■ Plain-text sources of documents:
....

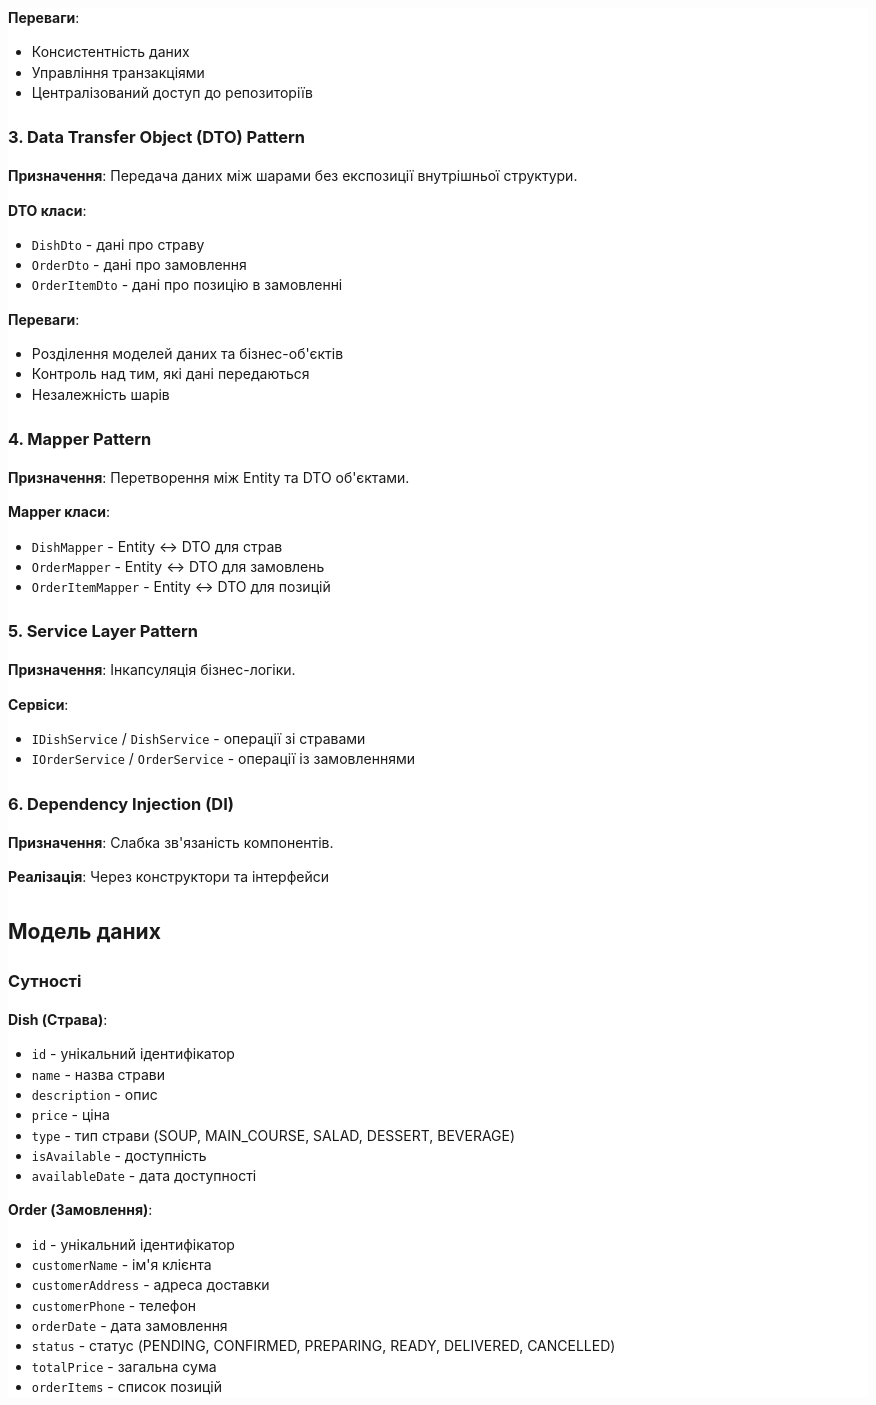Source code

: **Переваги**:
- Консистентність даних
- Управління транзакціями
- Централізований доступ до репозиторіїв

### 3. Data Transfer Object (DTO) Pattern
**Призначення**: Передача даних між шарами без експозиції внутрішньої структури.

**DTO класи**:
- `DishDto` - дані про страву
- `OrderDto` - дані про замовлення  
- `OrderItemDto` - дані про позицію в замовленні

**Переваги**:
- Розділення моделей даних та бізнес-об'єктів
- Контроль над тим, які дані передаються
- Незалежність шарів

### 4. Mapper Pattern
**Призначення**: Перетворення між Entity та DTO об'єктами.

**Mapper класи**:
- `DishMapper` - Entity ↔ DTO для страв
- `OrderMapper` - Entity ↔ DTO для замовлень
- `OrderItemMapper` - Entity ↔ DTO для позицій

### 5. Service Layer Pattern
**Призначення**: Інкапсуляція бізнес-логіки.

**Сервіси**:
- `IDishService` / `DishService` - операції зі стравами
- `IOrderService` / `OrderService` - операції із замовленнями

### 6. Dependency Injection (DI)
**Призначення**: Слабка зв'язаність компонентів.

**Реалізація**: Через конструктори та інтерфейси

## Модель даних

### Сутності

**Dish (Страва)**:
- `id` - унікальний ідентифікатор
- `name` - назва страви
- `description` - опис
- `price` - ціна
- `type` - тип страви (SOUP, MAIN_COURSE, SALAD, DESSERT, BEVERAGE)
- `isAvailable` - доступність
- `availableDate` - дата доступності

**Order (Замовлення)**:
- `id` - унікальний ідентифікатор
- `customerName` - ім'я клієнта
- `customerAddress` - адреса доставки
- `customerPhone` - телефон
- `orderDate` - дата замовлення
- `status` - статус (PENDING, CONFIRMED, PREPARING, READY, DELIVERED, CANCELLED)
- `totalPrice` - загальна сума
- `orderItems` - список позицій
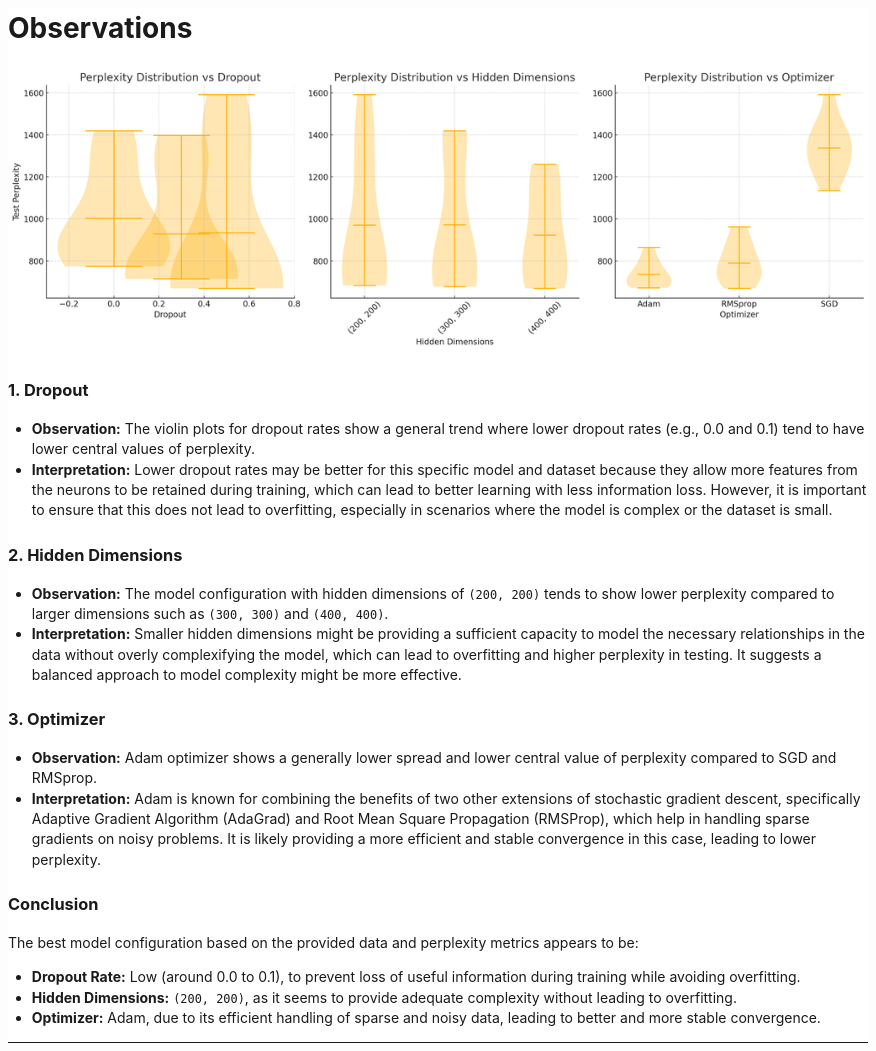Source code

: 
# Observations
![image](output.png)
### 1. Dropout
- **Observation:** The violin plots for dropout rates show a general trend where lower dropout rates (e.g., 0.0 and 0.1) tend to have lower central values of perplexity. 
- **Interpretation:** Lower dropout rates may be better for this specific model and dataset because they allow more features from the neurons to be retained during training, which can lead to better learning with less information loss. However, it is important to ensure that this does not lead to overfitting, especially in scenarios where the model is complex or the dataset is small.

### 2. Hidden Dimensions
- **Observation:** The model configuration with hidden dimensions of `(200, 200)` tends to show lower perplexity compared to larger dimensions such as `(300, 300)` and `(400, 400)`.
- **Interpretation:** Smaller hidden dimensions might be providing a sufficient capacity to model the necessary relationships in the data without overly complexifying the model, which can lead to overfitting and higher perplexity in testing. It suggests a balanced approach to model complexity might be more effective.

### 3. Optimizer
- **Observation:** Adam optimizer shows a generally lower spread and lower central value of perplexity compared to SGD and RMSprop.
- **Interpretation:** Adam is known for combining the benefits of two other extensions of stochastic gradient descent, specifically Adaptive Gradient Algorithm (AdaGrad) and Root Mean Square Propagation (RMSProp), which help in handling sparse gradients on noisy problems. It is likely providing a more efficient and stable convergence in this case, leading to lower perplexity.

### Conclusion
The best model configuration based on the provided data and perplexity metrics appears to be:
- **Dropout Rate:** Low (around 0.0 to 0.1), to prevent loss of useful information during training while avoiding overfitting.
- **Hidden Dimensions:** `(200, 200)`, as it seems to provide adequate complexity without leading to overfitting.
- **Optimizer:** Adam, due to its efficient handling of sparse and noisy data, leading to better and more stable convergence.

---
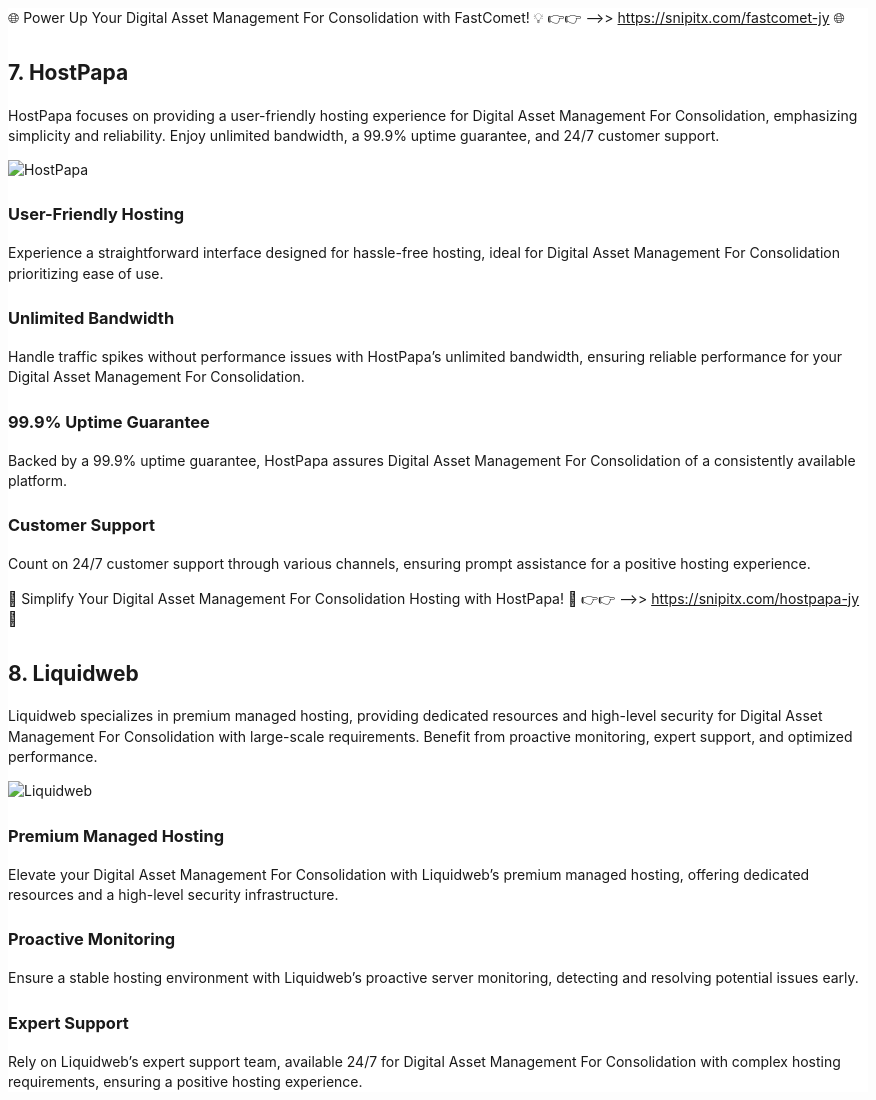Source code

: 🌐 Power Up Your Digital Asset Management For Consolidation with FastComet! 💡
👉👉 -->> https://snipitx.com/fastcomet-jy 🌐

## 7. HostPapa

HostPapa focuses on providing a user-friendly hosting experience for Digital Asset Management For Consolidation, emphasizing simplicity and reliability. Enjoy unlimited bandwidth, a 99.9% uptime guarantee, and 24/7 customer support.

![HostPapa](https://i.imgur.com/ouDTkvl.jpeg "HostPapa Hosting")

### User-Friendly Hosting
Experience a straightforward interface designed for hassle-free hosting, ideal for Digital Asset Management For Consolidation prioritizing ease of use.

### Unlimited Bandwidth
Handle traffic spikes without performance issues with HostPapa’s unlimited bandwidth, ensuring reliable performance for your Digital Asset Management For Consolidation.

### 99.9% Uptime Guarantee
Backed by a 99.9% uptime guarantee, HostPapa assures Digital Asset Management For Consolidation of a consistently available platform.

### Customer Support
Count on 24/7 customer support through various channels, ensuring prompt assistance for a positive hosting experience.

🌈 Simplify Your Digital Asset Management For Consolidation Hosting with HostPapa! 🚀
👉👉 -->> https://snipitx.com/hostpapa-jy 🚀

## 8. Liquidweb

Liquidweb specializes in premium managed hosting, providing dedicated resources and high-level security for Digital Asset Management For Consolidation with large-scale requirements. Benefit from proactive monitoring, expert support, and optimized performance.

![Liquidweb](https://i.imgur.com/4IvT9SC.jpeg "Liquidweb Hosting")

### Premium Managed Hosting
Elevate your Digital Asset Management For Consolidation with Liquidweb’s premium managed hosting, offering dedicated resources and a high-level security infrastructure.

### Proactive Monitoring
Ensure a stable hosting environment with Liquidweb’s proactive server monitoring, detecting and resolving potential issues early.

### Expert Support
Rely on Liquidweb’s expert support team, available 24/7 for Digital Asset Management For Consolidation with complex hosting requirements, ensuring a positive hosting experience.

....

■ Aim of the exercise:
Arrange the text of all the records above as a JSON list of strings, one string per line, with blank lines dropped. Leave the pictures out of your answer.

■ Answer section:
[
  "Source code",
  ": **Переваги**:",
  "- Консистентність даних",
  "- Управління транзакціями",
  "- Централізований доступ до репозиторіїв",
  "### 3. Data Transfer Object (DTO) Pattern",
  "**Призначення**: Передача даних між шарами без експозиції внутрішньої структури.",
  "**DTO класи**:",
  "- `DishDto` - дані про страву",
  "- `OrderDto` - дані про замовлення  ",
  "- `OrderItemDto` - дані про позицію в замовленні",
  "**Переваги**:",
  "- Розділення моделей даних та бізнес-об'єктів",
  "- Контроль над тим, які дані передаються",
  "- Незалежність шарів",
  "### 4. Mapper Pattern",
  "**Призначення**: Перетворення між Entity та DTO об'єктами.",
  "**Mapper класи**:",
  "- `DishMapper` - Entity ↔ DTO для страв",
  "- `OrderMapper` - Entity ↔ DTO для замовлень",
  "- `OrderItemMapper` - Entity ↔ DTO для позицій",
  "### 5. Service Layer Pattern",
  "**Призначення**: Інкапсуляція бізнес-логіки.",
  "**Сервіси**:",
  "- `IDishService` / `DishService` - операції зі стравами",
  "- `IOrderService` / `OrderService` - операції із замовленнями",
  "### 6. Dependency Injection (DI)",
  "**Призначення**: Слабка зв'язаність компонентів.",
  "**Реалізація**: Через конструктори та інтерфейси",
  "## Модель даних",
  "### Сутності",
  "**Dish (Страва)**:",
  "- `id` - унікальний ідентифікатор",
  "- `name` - назва страви",
  "- `description` - опис",
  "- `price` - ціна",
  "- `type` - тип страви (SOUP, MAIN_COURSE, SALAD, DESSERT, BEVERAGE)",
  "- `isAvailable` - доступність",
  "- `availableDate` - дата доступності",
  "**Order (Замовлення)**:",
  "- `id` - унікальний ідентифікатор",
  "- `customerName` - ім'я клієнта",
  "- `customerAddress` - адреса доставки",
  "- `customerPhone` - телефон",
  "- `orderDate` - дата замовлення",
  "- `status` - статус (PENDING, CONFIRMED, PREPARING, READY, DELIVERED, CANCELLED)",
  "- `totalPrice` - загальна сума",
  "- `orderItems` - список позицій",
  "Source code",
  ": ",
  "# Observations",
  "![image](output.png)",
  "### 1. Dropout",
  "- **Observation:** The violin plots for dropout rates show a general trend where lower dropout rates (e.g., 0.0 and 0.1) tend to have lower central values of perplexity. ",
  "- **Interpretation:** Lower dropout rates may be better for this specific model and dataset because they allow more features from the neurons to be retained during training, which can lead to better learning with less information loss. However, it is important to ensure that this does not lead to overfitting, especially in scenarios where the model is complex or the dataset is small.",
  "### 2. Hidden Dimensions",
  "- **Observation:** The model configuration with hidden dimensions of `(200, 200)` tends to show lower perplexity compared to larger dimensions such as `(300, 300)` and `(400, 400)`.",
  "- **Interpretation:** Smaller hidden dimensions might be providing a sufficient capacity to model the necessary relationships in the data without overly complexifying the model, which can lead to overfitting and higher perplexity in testing. It suggests a balanced approach to model complexity might be more effective.",
  "### 3. Optimizer",
  "- **Observation:** Adam optimizer shows a generally lower spread and lower central value of perplexity compared to SGD and RMSprop.",
  "- **Interpretation:** Adam is known for combining the benefits of two other extensions of stochastic gradient descent, specifically Adaptive Gradient Algorithm (AdaGrad) and Root Mean Square Propagation (RMSProp), which help in handling sparse gradients on noisy problems. It is likely providing a more efficient and stable convergence in this case, leading to lower perplexity.",
  "### Conclusion",
  "The best model configuration based on the provided data and perplexity metrics appears to be:",
  "- **Dropout Rate:** Low (around 0.0 to 0.1), to prevent loss of useful information during training while avoiding overfitting.",
  "- **Hidden Dimensions:** `(200, 200)`, as it seems to provide adequate complexity without leading to overfitting.",
  "- **Optimizer:** Adam, due to its efficient handling of sparse and noisy data, leading to better and more stable convergence.",
  "---",
  "Source code",
  ": 🌐 Power Up Your Digital Asset Management For Consolidation with FastComet! 💡",
  "👉👉 -->> https://snipitx.com/fastcomet-jy 🌐",
  "## 7. HostPapa",
  "HostPapa focuses on providing a user-friendly hosting experience for Digital Asset Management For Consolidation, emphasizing simplicity and reliability. Enjoy unlimited bandwidth, a 99.9% uptime guarantee, and 24/7 customer support.",
  "![HostPapa](https://i.imgur.com/ouDTkvl.jpeg \"HostPapa Hosting\")",
  "### User-Friendly Hosting",
  "Experience a straightforward interface designed for hassle-free hosting, ideal for Digital Asset Management For Consolidation prioritizing ease of use.",
  "### Unlimited Bandwidth",
  "Handle traffic spikes without performance issues with HostPapa’s unlimited bandwidth, ensuring reliable performance for your Digital Asset Management For Consolidation.",
  "### 99.9% Uptime Guarantee",
  "Backed by a 99.9% uptime guarantee, HostPapa assures Digital Asset Management For Consolidation of a consistently available platform.",
  "### Customer Support",
  "Count on 24/7 customer support through various channels, ensuring prompt assistance for a positive hosting experience.",
  "🌈 Simplify Your Digital Asset Management For Consolidation Hosting with HostPapa! 🚀",
  "👉👉 -->> https://snipitx.com/hostpapa-jy 🚀",
  "## 8. Liquidweb",
  "Liquidweb specializes in premium managed hosting, providing dedicated resources and high-level security for Digital Asset Management For Consolidation with large-scale requirements. Benefit from proactive monitoring, expert support, and optimized performance.",
  "![Liquidweb](https://i.imgur.com/4IvT9SC.jpeg \"Liquidweb Hosting\")",
  "### Premium Managed Hosting",
  "Elevate your Digital Asset Management For Consolidation with Liquidweb’s premium managed hosting, offering dedicated resources and a high-level security infrastructure.",
  "### Proactive Monitoring",
  "Ensure a stable hosting environment with Liquidweb’s proactive server monitoring, detecting and resolving potential issues early.",
  "### Expert Support",
  "Rely on Liquidweb’s expert support team, available 24/7 for Digital Asset Management For Consolidation with complex hosting requirements, ensuring a positive hosting experience."
]